Eine skalierbare Integrationsarchitektur
Das stabilste Modell ist die Warteschlangenarchitektur, bei der das ERP Dokumente an die Integrationsschicht überträgt, die die Kommunikation mit KSeF übernimmt.
Diese Anordnung isoliert das Transaktionssystem von vorübergehenden Problemen mit externen Diensten und ermöglicht die Wiederholung von Vorgängen, ohne Benutzer zu blockieren.
- •Warteschlangen und Wiederholung mit Idempotenzkontrolle.
- •Trennung der Validierung vom Versand.
- •Fehlerlogik in einer dedizierten Website.
Fehler, die am häufigsten wiederkommen
Ein typisches Problem ist das Fehlen einer konsistenten Dokumentenkennung zwischen ERP, Middleware und Überwachungssystem. Ohne diese ist es schwierig, den Fehlerverlauf zu rekonstruieren.
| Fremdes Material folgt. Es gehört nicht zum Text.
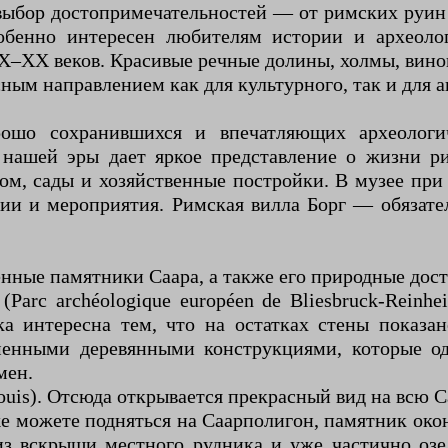
выбор достопримечательностей — от римских руин 
бенно интересен любителям истории и археоло
X–XX веков. Красивые речные долины, холмы, вин
ым направлением как для культурного, так и для а
шо сохранившихся и впечатляющих археологич
в нашей эры дает яркое представление о жизни р
, сады и хозяйственные постройки. В музее при 
ии и мероприятия. Римская вилла Борг — обязате
ные памятники Саара, а также его природные дос
arc archéologique européen de Bliesbruck-Reinh
а интересна тем, что на остатках стены показан
еменными деревянными конструкциями, которые о
мен.
louis). Отсюда открывается прекрасный вид на вс
е можете подняться на Саарполигон, памятник око
з вскрыши местного рудника и уже частично озе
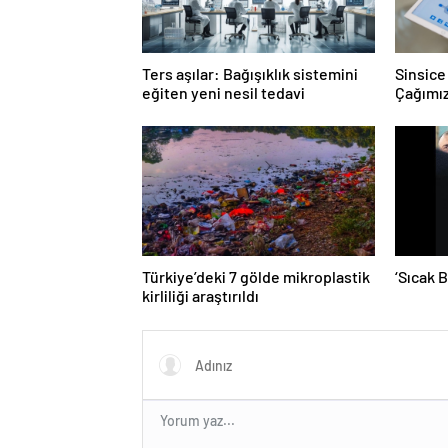
Ters aşılar: Bağışıklık sistemini
Sinsice 
eğiten yeni nesil tedavi
Çağımız
Türkiye’deki 7 gölde mikroplastik
‘Sıcak 
kirliliği araştırıldı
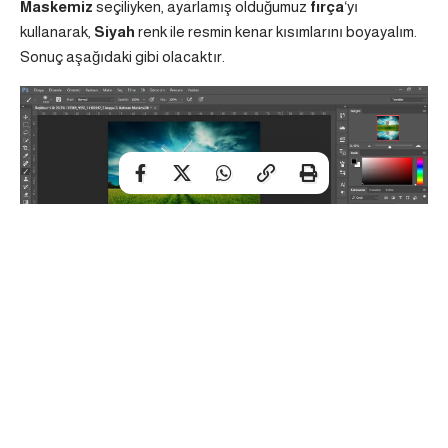
Maskemiz
seçiliyken, ayarlamış olduğumuz
fırça
‘yı
kullanarak,
Siyah
renk ile resmin kenar kısımlarını boyayalım.
Sonuç aşağıdaki gibi olacaktır.
ETİKETLER:
fotoğraf efekti
görüntü düzenleme
photoshop
yansıma ekleme nasıl yapılır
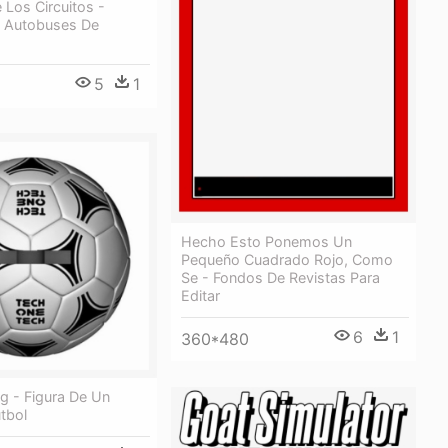
 Los Circuitos -
e Autobuses De
5
1
Hecho Esto Ponemos Un
Pequeño Cuadrado Rojo, Como
Se - Fondos De Revistas Para
Editar
6
1
360*480
ig - Figura De Un
tbol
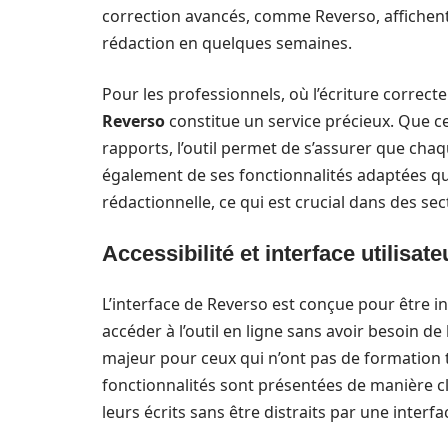
correction avancés, comme Reverso, affichen
rédaction en quelques semaines.
Pour les professionnels, où l’écriture correc
Reverso
constitue un service précieux. Que c
rapports, l’outil permet de s’assurer que chaq
également de ses fonctionnalités adaptées qui
rédactionnelle, ce qui est crucial dans des s
Accessibilité et interface utilisate
L’interface de Reverso est conçue pour être intu
accéder à l’outil en ligne sans avoir besoin de 
majeur pour ceux qui n’ont pas de formation t
fonctionnalités sont présentées de manière cl
leurs écrits sans être distraits par une inter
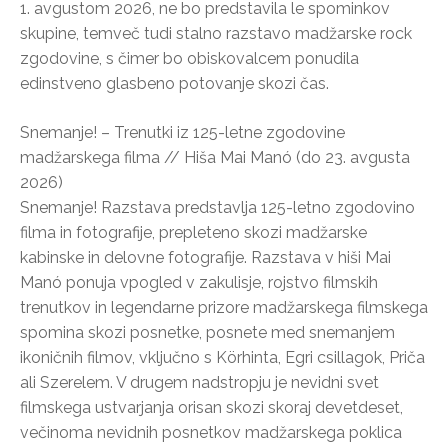
1. avgustom 2026, ne bo predstavila le spominkov
skupine, temveč tudi stalno razstavo madžarske rock
zgodovine, s čimer bo obiskovalcem ponudila
edinstveno glasbeno potovanje skozi čas.
Snemanje! – Trenutki iz 125-letne zgodovine
madžarskega filma // Hiša Mai Manó (do 23. avgusta
2026)
Snemanje! Razstava predstavlja 125-letno zgodovino
filma in fotografije, prepleteno skozi madžarske
kabinske in delovne fotografije. Razstava v hiši Mai
Manó ponuja vpogled v zakulisje, rojstvo filmskih
trenutkov in legendarne prizore madžarskega filmskega
spomina skozi posnetke, posnete med snemanjem
ikoničnih filmov, vključno s Körhinta, Egri csillagok, Priča
ali Szerelem. V drugem nadstropju je nevidni svet
filmskega ustvarjanja orisan skozi skoraj devetdeset,
večinoma nevidnih posnetkov madžarskega poklica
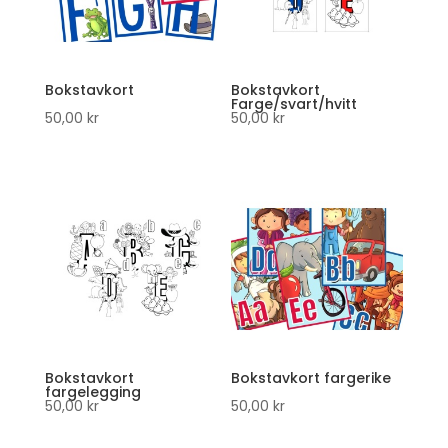
Bokstavkort
Bokstavkort
Farge/svart/hvitt
50,00
kr
50,00
kr
Bokstavkort
Bokstavkort fargerike
fargelegging
50,00
kr
50,00
kr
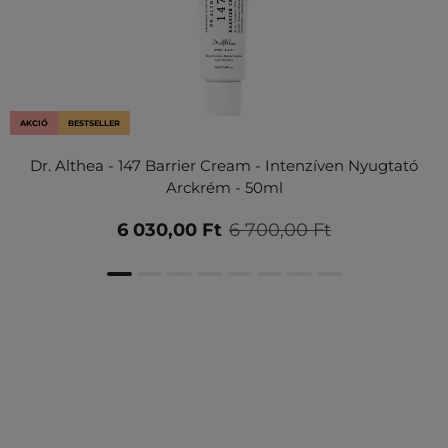
AKCIÓ
BESTSELLER
Dr. Althea - 147 Barrier Cream - Intenzíven Nyugtató
Arckrém - 50ml
6 030,00 Ft
6 700,00 Ft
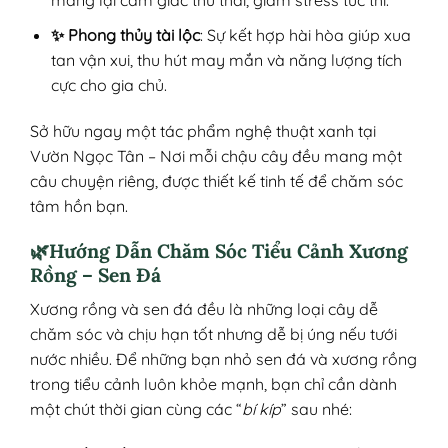
mang lại cảm giác thư thái, giảm stress tức thì.
✨ Phong thủy tài lộc
: Sự kết hợp hài hòa giúp xua
tan vận xui, thu hút may mắn và năng lượng tích
cực cho gia chủ.
Sở hữu ngay một tác phẩm nghệ thuật xanh tại
Vườn Ngọc Tân – Nơi mỗi chậu cây đều mang một
câu chuyện riêng, được thiết kế tinh tế để chăm sóc
tâm hồn bạn.
🌿Hướng Dẫn Chăm Sóc Tiểu Cảnh Xương
Rồng – Sen Đá
Xương rồng và sen đá đều là những loại cây dễ
chăm sóc và chịu hạn tốt nhưng dễ bị úng nếu tưới
nước nhiều. Để những bạn nhỏ sen đá và xương rồng
trong tiểu cảnh luôn khỏe mạnh, bạn chỉ cần dành
một chút thời gian cùng các “
bí kíp
” sau nhé:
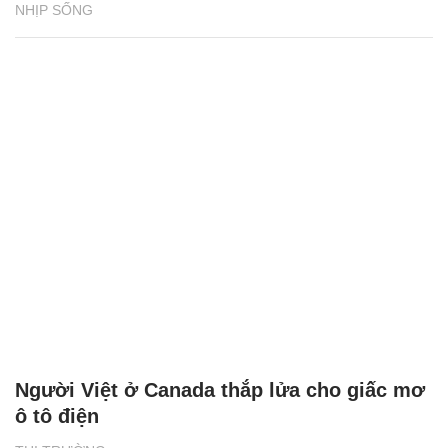
NHỊP SỐNG
Người Việt ở Canada thắp lửa cho giấc mơ
ô tô điện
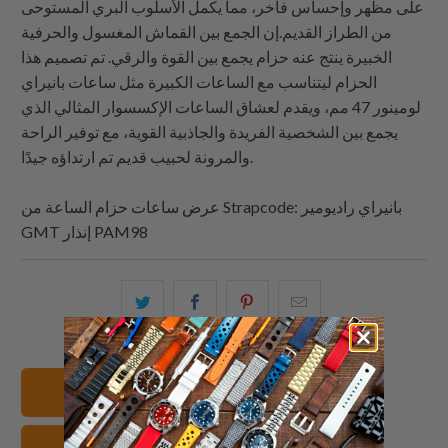
على مظهر وإحساس فاخر، مما يكمل الأسلوب البري المستوحى
من الطراز القديم.إن الجمع بين القماش المغسول والحرفية
الخبيرة ينتج عنه حزام يجمع بين القوة والرقي. تم تصميم هذا
الحزام ليتناسب مع الساعات الكبيرة مثل ساعات بانيراي
لومينور 47 مم، ويقدم لعشاق الساعات الإكسسوار المثالي الذي
يجمع بين الشخصية الفريدة والجاذبية القوية، مع توفير الراحة
والمرونة لحبيب قديم تم ارتداؤه جيدًا.
: بانيراي راديومير
Strapcode
عرض ساعات حزام الساعة من
GMT إنذار PAM98
البريد
شارك
شارك
شارك
الإلكتروني
هذا
هذا
هذا
هذا
على
على
على
إلى
بينتيريست
فيسبوك
تويتر
عرض جميع الأساور
صديق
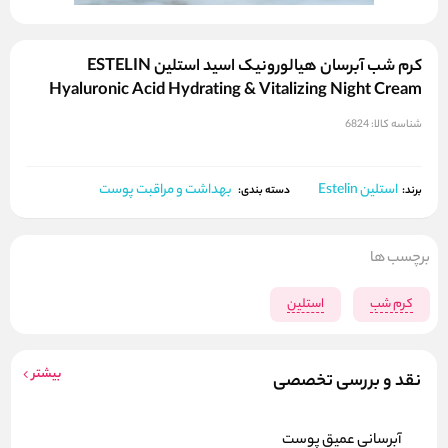
کرم شب آبرسان هیالورونیک اسید استلین ESTELIN
Hyaluronic Acid Hydrating & Vitalizing Night Cream
شناسه کالا:
6824
استلین Estelin
بهداشت و مراقبت پوست
برند:
دسته بندی:
برچسب ها
کرم شب
استلین
بیشتر
نقد و بررسی تخصصی
آبرسانی عمیق پوست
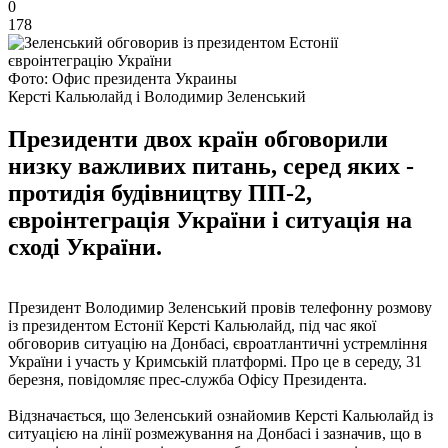
0
178
Фото: Офис президента Украины
Керсті Кальюлайд і Володимир Зеленський
Президенти двох країн обговорили
низку важливих питань, серед яких -
протидія будівництву ПП-2,
євроінтеграція України і ситуація на
сході України.
Президент Володимир Зеленський провів телефонну розмову
із президентом Естонії Керсті Кальюлайд, під час якої
обговорив ситуацію на Донбасі, євроатлантичні устремління
України і участь у Кримській платформі. Про це в середу, 31
березня, повідомляє прес-служба Офісу Президента.
Відзначається, що Зеленський ознайомив Керсті Кальюлайд із
ситуацією на лінії розмежування на Донбасі і зазначив, що в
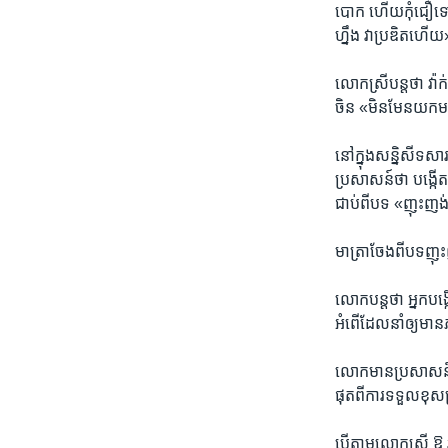
បោក​ ហើយ​កុំ​ជឿ​ទៅ
ហ្នឹង វា​ប្រឌិត​ហើ
លោកស្រី​បន្ត​ថា ​វ៉
ចិន​ «មិន​មែន​យក​មក
នៅ​ក្នុង​សន្និសីទ​សា
ប្រសាសន៍​ថា​ បង្កើត​
ជាប់​ពី​បទ​ «ញុះញង់​»
មាត្រាចែង​ពី​បទញុះញង់
លោកបន្ត​ថា​ អ្នក​បង្
អំពើ​ដែល​នាំ​ឲ្យ​មាន​
លោក​មាន​ប្រសាសន៍ថា
ផុតពី​ការ​ទទួល​ខុ
បើ​តាម​លោកស្រី​ ឱ វ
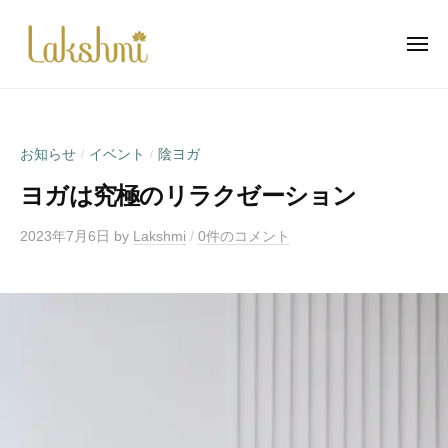
ラ
ー
コ
ク
ン
シ
メ
ニ
テ
ュ
ュ
ラ
自
ー
ン
ミ
ク
然
瑜
ツ
と
シ
伽
へ
お知らせ
イベント
陰ヨガ
/
/
心
ュ
ス
と
ヨガは究極のリラクゼーション
ミ
キ
体
瑜
ッ
の
2023年7月6日
by
Lakshmi
/
0件のコメント
伽
プ
調
和
の
お
手
伝
い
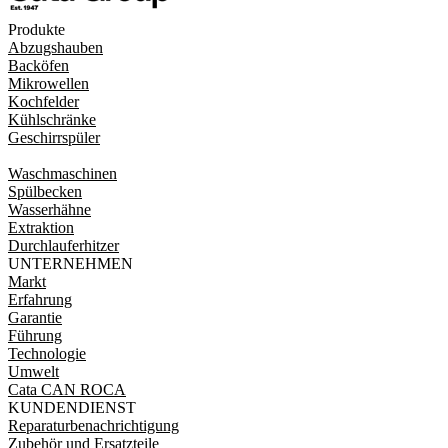
Produkte
Abzugshauben
Backöfen
Mikrowellen
Kochfelder
Kühlschränke
Geschirrspüler
Waschmaschinen
Spülbecken
Wasserhähne
Extraktion
Durchlauferhitzer
UNTERNEHMEN
Markt
Erfahrung
Garantie
Führung
Technologie
Umwelt
Cata CAN ROCA
KUNDENDIENST
Reparaturbenachrichtigung
Zubehör und Ersatzteile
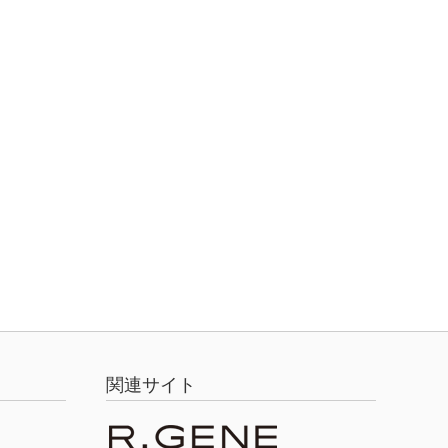
関連サイト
Der zweite häufige Fehler besteht darin, nicht zwischen dauerhaften und vorübergehenden Fehlern zu unterscheiden, was zu endlosen Versuchen führt, dasselbe fehlerhafte Dokument zu versenden.
- •Keine Trace-ID für Dokumente.
- •Falsche Wiederholungsrichtlinie.
- •Keine separate Warteschlange für Korrekturen und Ausnahmen.
Überwachung und SLA
Die Implementierung der Integration ohne operative Kennzahlen ist riskant. Das Unternehmen sollte die Bearbeitungszeiten, Fehlerraten und Reaktionszeiten des Teams auf Vorfälle überwachen.
Wenn diese Daten auf dem Dashboard sichtbar und mit Warnungen kombiniert sind, kann das Team reagieren, bevor das Problem zu Verzögerungen bei der Buchhaltung führt.
- •Dokumentstatus-Dashboard.
- •Benachrichtigungen über überschrittene Lieferzeiten.
- •Wöchentliche Fehler- und Ursachenmeldung.